- [HOW TO COMPLETE THIS TASK]: From the records below, print exactly the lines starting at the one containing "pregnancies, or after" and ending at the one containing "techniques depending on the amount of", ends included, and nothing else.
Top of MATERIAL FOR THIS EXERCISE
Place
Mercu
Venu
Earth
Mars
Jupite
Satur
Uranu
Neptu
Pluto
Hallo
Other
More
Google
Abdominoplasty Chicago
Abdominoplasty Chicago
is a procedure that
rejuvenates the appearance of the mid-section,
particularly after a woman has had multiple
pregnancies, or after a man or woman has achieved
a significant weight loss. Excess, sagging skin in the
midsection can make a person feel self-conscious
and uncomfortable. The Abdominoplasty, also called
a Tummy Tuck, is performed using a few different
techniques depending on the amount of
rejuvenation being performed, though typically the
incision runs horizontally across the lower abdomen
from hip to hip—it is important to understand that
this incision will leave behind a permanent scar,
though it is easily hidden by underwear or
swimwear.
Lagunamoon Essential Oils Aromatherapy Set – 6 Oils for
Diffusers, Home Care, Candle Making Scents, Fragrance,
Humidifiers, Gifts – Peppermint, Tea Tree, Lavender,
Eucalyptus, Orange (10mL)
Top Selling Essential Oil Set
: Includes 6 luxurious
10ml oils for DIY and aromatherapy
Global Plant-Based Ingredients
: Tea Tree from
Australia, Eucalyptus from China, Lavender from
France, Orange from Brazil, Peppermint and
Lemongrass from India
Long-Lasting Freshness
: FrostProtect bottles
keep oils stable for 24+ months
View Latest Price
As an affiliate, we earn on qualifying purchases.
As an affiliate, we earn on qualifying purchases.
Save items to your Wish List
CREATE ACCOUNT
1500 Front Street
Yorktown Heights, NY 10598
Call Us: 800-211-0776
Bottom of MATERIAL FOR THIS EXERCISE
Top of MATERIAL FOR THIS EXERCISE
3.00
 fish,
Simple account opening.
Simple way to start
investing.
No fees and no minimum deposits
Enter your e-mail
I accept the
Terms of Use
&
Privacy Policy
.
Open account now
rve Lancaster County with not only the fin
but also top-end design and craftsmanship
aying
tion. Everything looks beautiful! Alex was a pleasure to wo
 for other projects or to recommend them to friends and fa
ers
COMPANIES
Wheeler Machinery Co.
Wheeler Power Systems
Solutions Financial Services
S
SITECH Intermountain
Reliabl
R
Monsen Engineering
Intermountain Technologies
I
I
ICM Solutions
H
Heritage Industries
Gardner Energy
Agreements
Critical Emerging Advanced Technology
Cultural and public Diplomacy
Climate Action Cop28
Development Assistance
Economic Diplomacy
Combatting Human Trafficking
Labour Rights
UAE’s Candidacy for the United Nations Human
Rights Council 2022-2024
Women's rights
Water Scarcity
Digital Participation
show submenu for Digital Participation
Bottom of MATERIAL FOR THIS EXERCISE
Top of MATERIAL FOR THIS EXERCISE
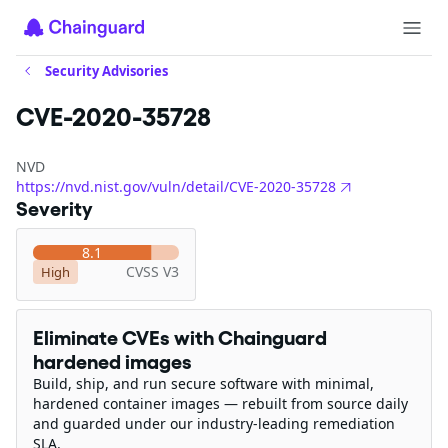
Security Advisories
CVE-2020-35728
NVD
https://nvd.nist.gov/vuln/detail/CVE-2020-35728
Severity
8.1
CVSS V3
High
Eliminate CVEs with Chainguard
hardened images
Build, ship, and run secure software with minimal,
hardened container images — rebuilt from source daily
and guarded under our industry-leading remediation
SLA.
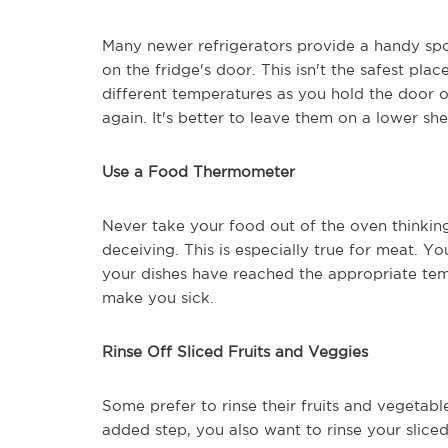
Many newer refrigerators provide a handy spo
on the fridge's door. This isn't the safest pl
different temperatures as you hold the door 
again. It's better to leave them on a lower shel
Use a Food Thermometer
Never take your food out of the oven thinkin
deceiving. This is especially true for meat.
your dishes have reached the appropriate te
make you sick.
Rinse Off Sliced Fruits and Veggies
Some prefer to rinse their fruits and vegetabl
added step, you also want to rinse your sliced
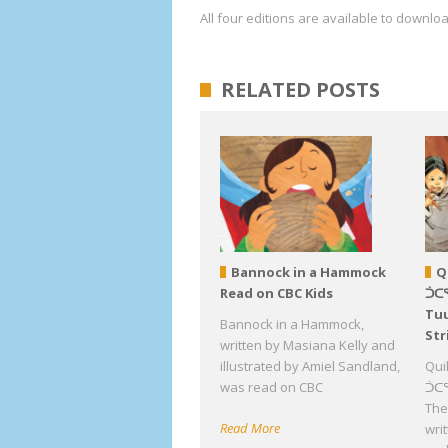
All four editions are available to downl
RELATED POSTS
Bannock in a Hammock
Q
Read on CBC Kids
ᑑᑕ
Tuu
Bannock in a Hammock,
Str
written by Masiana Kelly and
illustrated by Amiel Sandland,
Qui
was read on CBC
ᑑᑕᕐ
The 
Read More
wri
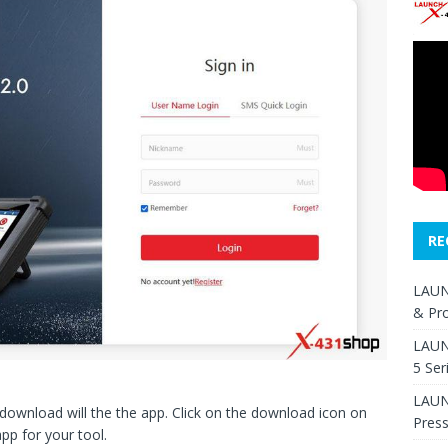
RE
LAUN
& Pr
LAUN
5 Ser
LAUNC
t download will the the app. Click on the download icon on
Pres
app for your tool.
Bottom of MATERIAL FOR THIS EXERCISE
- [EXPECTED ANSWER]:
pregnancies, or after a man or woman has achieved
a significant weight loss. Excess, sagging skin in the
midsection can make a person feel self-conscious
and uncomfortable. The Abdominoplasty, also called
a Tummy Tuck, is performed using a few different
techniques depending on the amount of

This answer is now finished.